The question of whether animals will join us in the afterlife finally has a definitive response from Rome.
It’s a topic that’s been long debated, with Popes weighing in unofficially on both sides. Last December, a story broke nationwide claiming that Pope Francis had declared that animals are going to heaven, but it turns out that the media had conflated two stories, and that it was actually Pope Paul VI who had, many years earlier, told a young boy that “one day we will see our animals in the eternity of Christ.”
Paul was later contradicted by Pope Benedict XVI, who said in a sermon that “for other creatures, who are not called to eternity, death just means the end of existence on Earth.”
Notably, neither of these were doctrinal statements, and Catholic theologians continued to disagree and debate.
But no more. Despite last year’s media mix up — and despite Paul’s and Benedict’s contradictory statement — Pope Francis did just officially declare that animals will join us in heaven, in his June 18 Encyclical, which offers official and binding doctrine on the question.

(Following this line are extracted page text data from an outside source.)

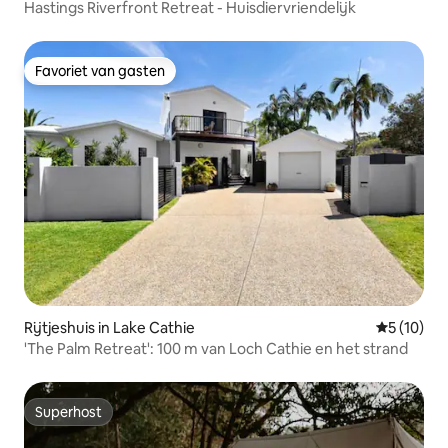
Hastings Riverfront Retreat - Huisdiervriendelijk
Favoriet van gasten
Favoriet van gasten
Rijtjeshuis in Lake Cathie
Gemiddelde
5 (10)
'The Palm Retreat': 100 m van Loch Cathie en het strand
Superhost
Superhost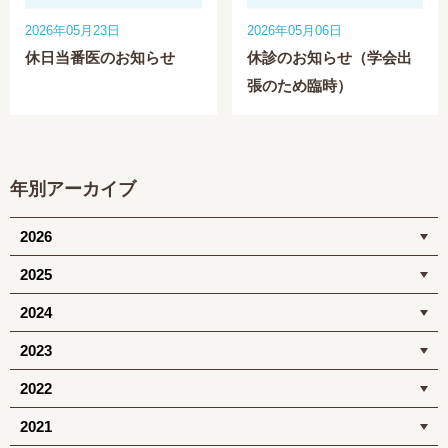
2026年05月23日
2026年05月06日
休日当番医のお知らせ
休診のお知らせ（学会出
張のため臨時）
年別アーカイブ
2026
2025
2024
2023
2022
2021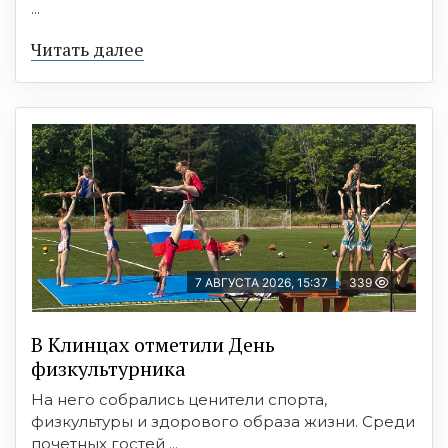
...
Читать далее
7 АВГУСТА 2026, 15:37
339
В Клинцах отметили День
физкультурника
На него собрались ценители спорта,
физкультуры и здорового образа жизни. Среди
почетных гостей ...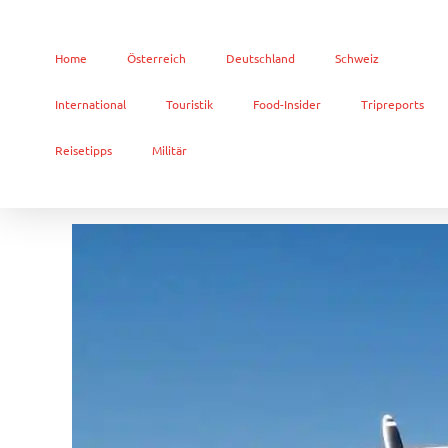
Home
Österreich
Deutschland
Schweiz
International
Touristik
Food-Insider
Tripreports
Reisetipps
Militär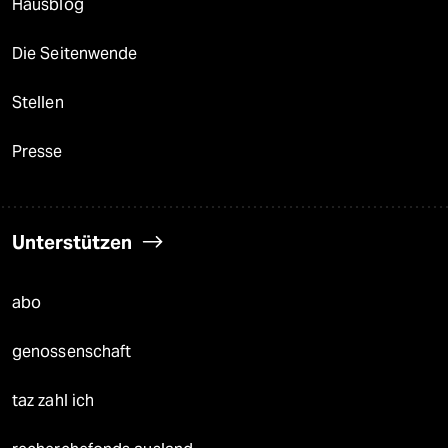
Hausblog
Die Seitenwende
Stellen
Presse
Unterstützen
abo
genossenschaft
taz zahl ich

And in fact, he has gone far beyond animals and the afterlife, linking animals to the Trinity and declaring that the Mother of God “grieves for the sufferings of the crucified poor and for creatures of this world laid waste by human power.” For Catholics, the idea of Mary grieving for both the poor and animals, in the same sentence, is revolutionary.
So it’s almost anti-climactic that on the question of animals in heaven, Francis takes a stand: “Eternal life will be a shared experience of awe, in which each creature, resplendently transfigured, will take its rightful place and have something to give those poor men and women who will have been liberated once and for all.”